BU KUR'AN TEFSİRİNİ YAPMAKLA GÖREVLİ(İ'caz-ı Kur'anı beyan etmek)

 Said Nursî, altmış beş sene evvel Van'da Vali Tahir Paşa'nın yanında iken okuduğu bir gazetede, İngiliz Müstemlekat Nâzırı'nın İngiliz Meclis-i Mebusanında elinde Kur'an'ı göstererek "Bu Kur'an, Müslümanların elinde kaldıkça biz onlara hakiki hâkim olamayız.

Ya Kur'an'ı ortadan kaldırmalıyız veya onları Kur'an'dan soğutmalıyız." sözü üzerine, ruhunda bir feveran ve nihayetsiz bir gayret uyanır.

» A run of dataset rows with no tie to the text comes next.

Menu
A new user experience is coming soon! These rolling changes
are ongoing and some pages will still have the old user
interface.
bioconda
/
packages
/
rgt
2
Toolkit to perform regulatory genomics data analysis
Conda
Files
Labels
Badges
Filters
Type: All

Kur'an'ın bir mu'cize olduğunu ispat ederek her tarafa neşretmek ve kâfirleri tam susturmak ister, buna kat'î karar verir.

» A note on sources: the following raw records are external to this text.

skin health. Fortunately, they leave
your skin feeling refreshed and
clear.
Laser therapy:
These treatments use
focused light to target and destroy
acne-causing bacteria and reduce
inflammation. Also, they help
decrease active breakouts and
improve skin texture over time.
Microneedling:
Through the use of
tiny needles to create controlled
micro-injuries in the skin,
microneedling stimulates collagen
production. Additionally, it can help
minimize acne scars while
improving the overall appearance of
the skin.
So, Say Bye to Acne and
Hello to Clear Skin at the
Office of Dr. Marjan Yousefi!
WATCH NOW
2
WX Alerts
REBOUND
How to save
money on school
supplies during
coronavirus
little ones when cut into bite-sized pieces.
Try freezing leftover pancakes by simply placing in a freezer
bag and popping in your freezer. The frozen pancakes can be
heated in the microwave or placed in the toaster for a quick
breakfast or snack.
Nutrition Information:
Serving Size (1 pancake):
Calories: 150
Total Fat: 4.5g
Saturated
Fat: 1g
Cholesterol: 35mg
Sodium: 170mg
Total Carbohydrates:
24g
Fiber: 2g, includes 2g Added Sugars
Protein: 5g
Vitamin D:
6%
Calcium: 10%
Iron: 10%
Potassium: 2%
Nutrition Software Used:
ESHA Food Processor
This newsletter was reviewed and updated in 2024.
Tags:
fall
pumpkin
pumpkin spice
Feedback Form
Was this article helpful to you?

Van'da bulunduğu on beş sene müddet içerisinde hıfzına aldığı seksenden ziyade kitabı ezbere devrettiği gibi âlem-i İslâm'ın hal-i hazırda durumu hakkında da gerekli her türlü malûmatı elde eder.

   Nazirsiz bir allâme olan Bedîüzzaman, daha genç yaşında görünen müstesna zekâ ve ilminden de anlaşıldığı gibi sair emsalleri fevkinde kendisine ayrıca hikmet-i Kur'aniye talim edilmişti.

Kendisi, asr-ı hazırın ihtiyacını karşılayacak, zamanın ilmî ve edebî seviyesinin fevkinde bütün dünyaya Kur'an'ın mu'cize olduğunu ispat ve herkesi ikna edebilecek bir kabiliyet, metanet, emel ve fedakârlık taşıyordu.